Musical performance has a number of components, not the least of which is personal connection and commitment: the vital element in full-blooded, compelling work. On my recent trip to New York, I saw “Prince of Broadway”, a review of the shows in the illustrious career of director/producer Harold Prince. One of the highlights is Tony Yazbeck’s performance of “The Right Girl” from “Follies.” The character is Buddy Plummer, a man frustrated by the suspicions he’s spent the last couple decades married to a woman who wishes she’d married someone else. And, as a traveling salesman, he has had affairs on the road, looking to fulfil what he hasn’t had at home. At the event of the Follies reunion, his suspicions about his wife prove true; this number the clarity of his epiphany.

Gene Nelson, a talented song and dance man with a film career, played Buddy in the original 1971 production. As choreographed by Michael Bennett, this number, a dark song-with-dance, utilized Nelson’s athleticism. Boris Aronson’s set featured stairs and railings which allowed Nelson to bound, leap, and swing between pipes in telling his story. It was both graceful and thrilling, and communicated Buddy’s overwhelming loneliness.

The current, scaled down show (Aronson’s set would cost the budget of a small country today) doesn’t afford those same opportunities. Yazbeck and choreographer Susan Stroman’s solution is a tap dance. Hope, self-recrimination, loss, and anger exploding to rage come through in the smartly re-thought staging. Notably, the dance music has been augmented to accommodate this version. Yazbeck creates his storytelling in a different way from Nelson, yet remains true to the intent and spirit of the material.

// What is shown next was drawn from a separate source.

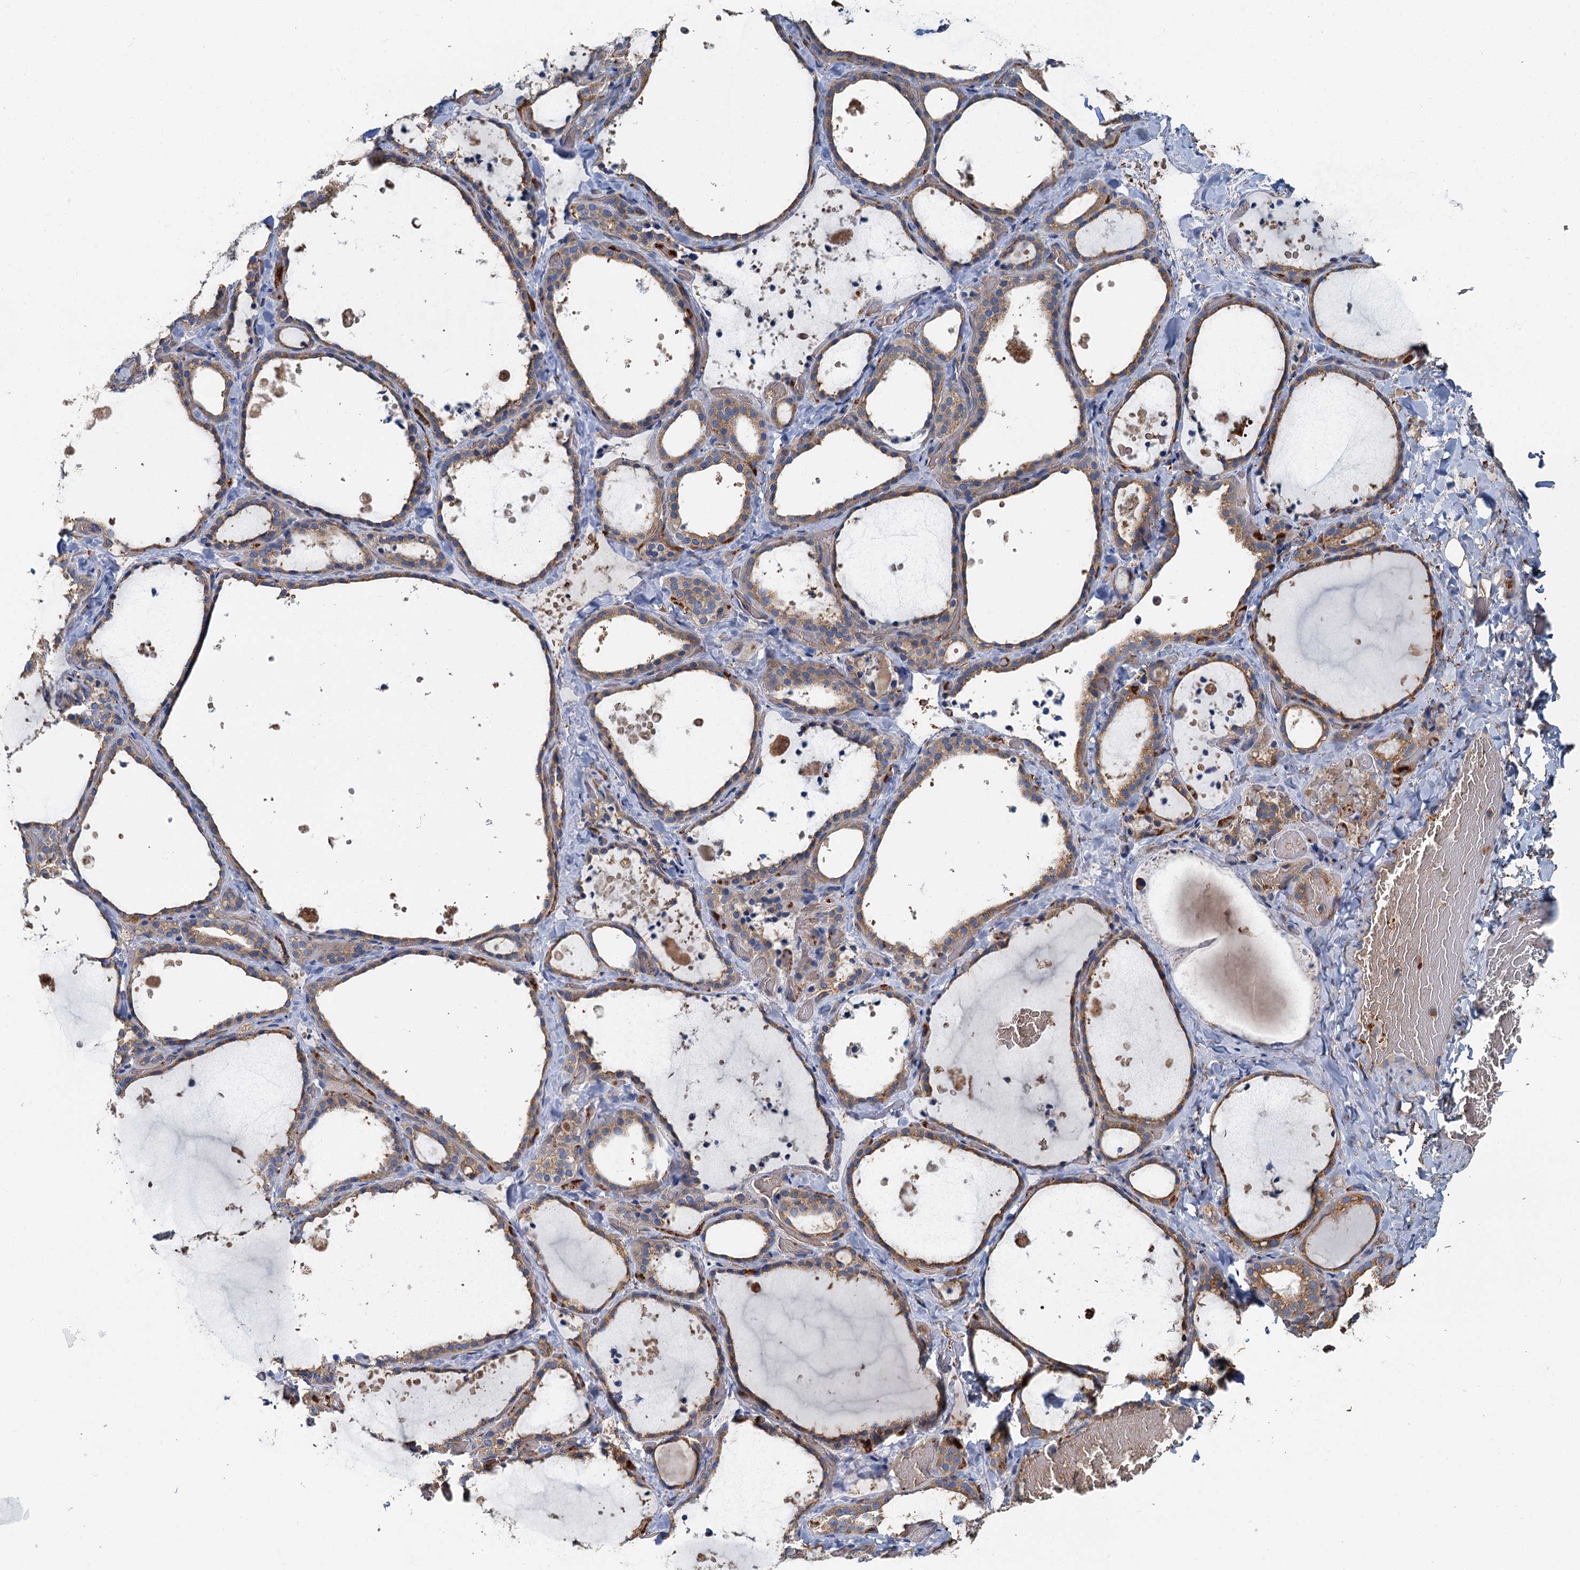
{"staining": {"intensity": "moderate", "quantity": ">75%", "location": "cytoplasmic/membranous"}, "tissue": "thyroid gland", "cell_type": "Glandular cells", "image_type": "normal", "snomed": [{"axis": "morphology", "description": "Normal tissue, NOS"}, {"axis": "topography", "description": "Thyroid gland"}], "caption": "Glandular cells show moderate cytoplasmic/membranous staining in about >75% of cells in benign thyroid gland.", "gene": "PPIP5K1", "patient": {"sex": "female", "age": 44}}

What all of this adds up to is the fact that as Nelson’s version was his own, this version is Yazbeck’s own. Despite the fact he’s young for the role of Buddy, he owns it—it’s his and no one else’s. In the best performances that’s the underlying subtext: “This is mine.” The actor is so personally committed to the part; you don’t see anyone else playing it. Others will play it, of course, and it will be up to them to be equally convincing.